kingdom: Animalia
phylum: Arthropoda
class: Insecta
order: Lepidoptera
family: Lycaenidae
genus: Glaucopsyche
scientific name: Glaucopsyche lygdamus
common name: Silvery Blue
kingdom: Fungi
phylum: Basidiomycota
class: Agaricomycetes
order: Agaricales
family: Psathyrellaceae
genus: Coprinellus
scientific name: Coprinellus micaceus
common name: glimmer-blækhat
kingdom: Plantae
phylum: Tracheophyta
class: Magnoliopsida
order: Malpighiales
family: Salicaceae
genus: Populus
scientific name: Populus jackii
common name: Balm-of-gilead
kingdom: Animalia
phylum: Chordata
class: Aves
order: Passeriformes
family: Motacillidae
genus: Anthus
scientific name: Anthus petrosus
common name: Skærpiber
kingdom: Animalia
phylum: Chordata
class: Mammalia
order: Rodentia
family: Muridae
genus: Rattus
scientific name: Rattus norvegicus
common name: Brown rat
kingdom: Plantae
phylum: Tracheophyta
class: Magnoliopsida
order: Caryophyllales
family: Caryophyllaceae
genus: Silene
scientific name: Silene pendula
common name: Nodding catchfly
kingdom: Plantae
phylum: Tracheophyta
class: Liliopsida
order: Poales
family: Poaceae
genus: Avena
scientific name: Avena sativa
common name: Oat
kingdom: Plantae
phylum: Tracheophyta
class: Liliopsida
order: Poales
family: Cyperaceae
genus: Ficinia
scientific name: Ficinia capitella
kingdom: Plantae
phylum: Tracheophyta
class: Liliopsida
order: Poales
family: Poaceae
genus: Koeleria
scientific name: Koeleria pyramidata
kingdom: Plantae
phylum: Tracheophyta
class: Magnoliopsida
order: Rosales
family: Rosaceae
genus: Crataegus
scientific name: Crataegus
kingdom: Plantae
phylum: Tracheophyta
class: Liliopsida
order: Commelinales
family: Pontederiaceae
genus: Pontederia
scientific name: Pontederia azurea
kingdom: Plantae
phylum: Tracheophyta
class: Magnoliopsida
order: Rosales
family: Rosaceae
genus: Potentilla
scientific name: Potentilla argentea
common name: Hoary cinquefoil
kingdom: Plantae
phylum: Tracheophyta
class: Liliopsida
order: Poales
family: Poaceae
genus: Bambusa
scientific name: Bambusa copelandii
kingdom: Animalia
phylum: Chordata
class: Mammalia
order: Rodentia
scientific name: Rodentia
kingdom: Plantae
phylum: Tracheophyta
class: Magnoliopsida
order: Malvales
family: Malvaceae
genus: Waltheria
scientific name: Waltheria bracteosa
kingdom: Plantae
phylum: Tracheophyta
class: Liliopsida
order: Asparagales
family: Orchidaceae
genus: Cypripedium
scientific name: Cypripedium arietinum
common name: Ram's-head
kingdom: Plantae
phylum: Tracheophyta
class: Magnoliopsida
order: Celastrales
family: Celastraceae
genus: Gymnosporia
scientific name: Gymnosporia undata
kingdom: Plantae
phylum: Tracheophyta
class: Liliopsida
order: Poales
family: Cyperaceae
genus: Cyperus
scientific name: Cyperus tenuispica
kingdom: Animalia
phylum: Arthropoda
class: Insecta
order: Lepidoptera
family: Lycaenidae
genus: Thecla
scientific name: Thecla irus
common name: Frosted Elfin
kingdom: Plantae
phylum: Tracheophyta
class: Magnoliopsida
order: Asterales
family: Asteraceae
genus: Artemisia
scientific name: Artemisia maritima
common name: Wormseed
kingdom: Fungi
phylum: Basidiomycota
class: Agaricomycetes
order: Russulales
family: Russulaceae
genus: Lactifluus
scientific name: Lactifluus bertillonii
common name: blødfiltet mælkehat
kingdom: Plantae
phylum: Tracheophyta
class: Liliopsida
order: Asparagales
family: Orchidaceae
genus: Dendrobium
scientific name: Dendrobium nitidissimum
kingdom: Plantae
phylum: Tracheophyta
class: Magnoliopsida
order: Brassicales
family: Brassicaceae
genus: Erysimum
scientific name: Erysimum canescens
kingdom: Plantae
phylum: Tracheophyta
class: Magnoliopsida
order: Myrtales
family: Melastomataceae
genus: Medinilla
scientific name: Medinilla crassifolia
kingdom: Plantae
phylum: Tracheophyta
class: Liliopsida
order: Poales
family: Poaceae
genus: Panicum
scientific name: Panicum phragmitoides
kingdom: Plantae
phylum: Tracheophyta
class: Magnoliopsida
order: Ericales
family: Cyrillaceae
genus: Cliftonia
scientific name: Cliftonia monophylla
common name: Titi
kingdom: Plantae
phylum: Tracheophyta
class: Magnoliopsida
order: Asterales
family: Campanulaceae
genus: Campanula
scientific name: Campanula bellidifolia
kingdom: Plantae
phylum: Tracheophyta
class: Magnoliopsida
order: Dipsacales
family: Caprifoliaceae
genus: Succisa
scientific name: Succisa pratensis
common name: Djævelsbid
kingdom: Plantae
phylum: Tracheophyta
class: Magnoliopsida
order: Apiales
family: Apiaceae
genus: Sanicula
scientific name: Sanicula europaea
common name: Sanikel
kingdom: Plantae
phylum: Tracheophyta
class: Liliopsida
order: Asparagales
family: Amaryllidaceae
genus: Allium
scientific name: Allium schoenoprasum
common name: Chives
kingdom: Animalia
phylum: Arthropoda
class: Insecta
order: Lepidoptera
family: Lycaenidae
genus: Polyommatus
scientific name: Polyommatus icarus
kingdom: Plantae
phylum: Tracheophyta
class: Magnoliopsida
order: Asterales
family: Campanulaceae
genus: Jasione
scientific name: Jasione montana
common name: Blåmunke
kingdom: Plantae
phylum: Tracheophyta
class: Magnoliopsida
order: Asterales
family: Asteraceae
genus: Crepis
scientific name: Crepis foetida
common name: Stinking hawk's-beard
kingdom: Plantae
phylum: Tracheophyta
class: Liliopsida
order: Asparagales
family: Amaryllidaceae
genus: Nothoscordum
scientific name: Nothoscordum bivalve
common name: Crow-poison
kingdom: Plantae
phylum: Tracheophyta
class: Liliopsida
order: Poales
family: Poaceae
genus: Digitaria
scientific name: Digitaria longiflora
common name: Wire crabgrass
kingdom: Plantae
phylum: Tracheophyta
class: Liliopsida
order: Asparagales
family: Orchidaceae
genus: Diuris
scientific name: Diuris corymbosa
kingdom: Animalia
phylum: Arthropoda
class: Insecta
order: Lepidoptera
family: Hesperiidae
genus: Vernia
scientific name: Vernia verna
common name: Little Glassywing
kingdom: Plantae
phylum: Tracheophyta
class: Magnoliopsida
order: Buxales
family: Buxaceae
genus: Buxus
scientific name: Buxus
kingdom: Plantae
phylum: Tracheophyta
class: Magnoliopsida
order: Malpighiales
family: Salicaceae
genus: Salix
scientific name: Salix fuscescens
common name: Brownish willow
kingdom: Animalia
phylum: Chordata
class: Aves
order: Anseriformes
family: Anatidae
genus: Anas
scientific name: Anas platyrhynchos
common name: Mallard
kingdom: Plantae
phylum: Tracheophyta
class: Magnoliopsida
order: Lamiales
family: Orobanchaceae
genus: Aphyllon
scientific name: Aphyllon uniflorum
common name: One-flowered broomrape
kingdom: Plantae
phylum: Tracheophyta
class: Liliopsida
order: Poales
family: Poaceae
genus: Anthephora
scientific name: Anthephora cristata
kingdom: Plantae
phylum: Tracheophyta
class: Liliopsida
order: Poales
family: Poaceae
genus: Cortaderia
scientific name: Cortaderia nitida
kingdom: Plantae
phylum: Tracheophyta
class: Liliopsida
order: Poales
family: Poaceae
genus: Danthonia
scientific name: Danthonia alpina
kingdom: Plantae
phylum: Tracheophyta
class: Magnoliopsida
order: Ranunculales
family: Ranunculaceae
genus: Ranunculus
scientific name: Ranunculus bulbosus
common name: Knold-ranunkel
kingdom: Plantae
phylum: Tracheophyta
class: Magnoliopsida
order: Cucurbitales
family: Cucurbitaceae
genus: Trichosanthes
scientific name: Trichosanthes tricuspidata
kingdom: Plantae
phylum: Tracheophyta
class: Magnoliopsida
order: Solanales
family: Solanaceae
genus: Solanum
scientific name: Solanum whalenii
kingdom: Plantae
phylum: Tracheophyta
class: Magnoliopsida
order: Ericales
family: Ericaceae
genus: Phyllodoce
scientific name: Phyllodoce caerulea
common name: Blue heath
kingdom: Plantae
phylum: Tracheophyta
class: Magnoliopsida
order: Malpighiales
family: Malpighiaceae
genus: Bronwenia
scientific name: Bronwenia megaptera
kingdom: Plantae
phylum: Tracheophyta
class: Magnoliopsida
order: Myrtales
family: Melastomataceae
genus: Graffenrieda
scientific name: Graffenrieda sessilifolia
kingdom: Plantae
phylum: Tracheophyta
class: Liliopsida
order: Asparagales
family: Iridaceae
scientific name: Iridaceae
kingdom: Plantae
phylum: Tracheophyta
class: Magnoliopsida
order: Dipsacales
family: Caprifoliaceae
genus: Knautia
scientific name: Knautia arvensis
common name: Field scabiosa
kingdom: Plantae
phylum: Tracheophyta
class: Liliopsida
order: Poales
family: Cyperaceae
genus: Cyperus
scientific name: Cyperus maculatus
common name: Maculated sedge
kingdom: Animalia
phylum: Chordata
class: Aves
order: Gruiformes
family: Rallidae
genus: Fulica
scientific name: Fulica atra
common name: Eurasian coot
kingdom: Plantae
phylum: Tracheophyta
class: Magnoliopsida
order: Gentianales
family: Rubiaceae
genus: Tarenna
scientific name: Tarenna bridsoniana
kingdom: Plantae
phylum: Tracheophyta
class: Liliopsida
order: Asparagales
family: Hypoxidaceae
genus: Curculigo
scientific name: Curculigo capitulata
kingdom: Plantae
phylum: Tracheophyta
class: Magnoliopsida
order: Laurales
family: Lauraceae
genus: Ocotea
= = = = =
§ OBJECTIVE
Turn the records into a JSON list of strings, one string per line, leaving out any blank lines. Begin at the line that has "genus: Lactifluus" and stop after the line that has "scientific name: Jasione montana".

§ CORRECT RESULT
[
  "genus: Lactifluus",
  "scientific name: Lactifluus bertillonii",
  "common name: blødfiltet mælkehat",
  "kingdom: Plantae",
  "phylum: Tracheophyta",
  "class: Liliopsida",
  "order: Asparagales",
  "family: Orchidaceae",
  "genus: Dendrobium",
  "scientific name: Dendrobium nitidissimum",
  "kingdom: Plantae",
  "phylum: Tracheophyta",
  "class: Magnoliopsida",
  "order: Brassicales",
  "family: Brassicaceae",
  "genus: Erysimum",
  "scientific name: Erysimum canescens",
  "kingdom: Plantae",
  "phylum: Tracheophyta",
  "class: Magnoliopsida",
  "order: Myrtales",
  "family: Melastomataceae",
  "genus: Medinilla",
  "scientific name: Medinilla crassifolia",
  "kingdom: Plantae",
  "phylum: Tracheophyta",
  "class: Liliopsida",
  "order: Poales",
  "family: Poaceae",
  "genus: Panicum",
  "scientific name: Panicum phragmitoides",
  "kingdom: Plantae",
  "phylum: Tracheophyta",
  "class: Magnoliopsida",
  "order: Ericales",
  "family: Cyrillaceae",
  "genus: Cliftonia",
  "scientific name: Cliftonia monophylla",
  "common name: Titi",
  "kingdom: Plantae",
  "phylum: Tracheophyta",
  "class: Magnoliopsida",
  "order: Asterales",
  "family: Campanulaceae",
  "genus: Campanula",
  "scientific name: Campanula bellidifolia",
  "kingdom: Plantae",
  "phylum: Tracheophyta",
  "class: Magnoliopsida",
  "order: Dipsacales",
  "family: Caprifoliaceae",
  "genus: Succisa",
  "scientific name: Succisa pratensis",
  "common name: Djævelsbid",
  "kingdom: Plantae",
  "phylum: Tracheophyta",
  "class: Magnoliopsida",
  "order: Apiales",
  "family: Apiaceae",
  "genus: Sanicula",
  "scientific name: Sanicula europaea",
  "common name: Sanikel",
  "kingdom: Plantae",
  "phylum: Tracheophyta",
  "class: Liliopsida",
  "order: Asparagales",
  "family: Amaryllidaceae",
  "genus: Allium",
  "scientific name: Allium schoenoprasum",
  "common name: Chives",
  "kingdom: Animalia",
  "phylum: Arthropoda",
  "class: Insecta",
  "order: Lepidoptera",
  "family: Lycaenidae",
  "genus: Polyommatus",
  "scientific name: Polyommatus icarus",
  "kingdom: Plantae",
  "phylum: Tracheophyta",
  "class: Magnoliopsida",
  "order: Asterales",
  "family: Campanulaceae",
  "genus: Jasione",
  "scientific name: Jasione montana"
]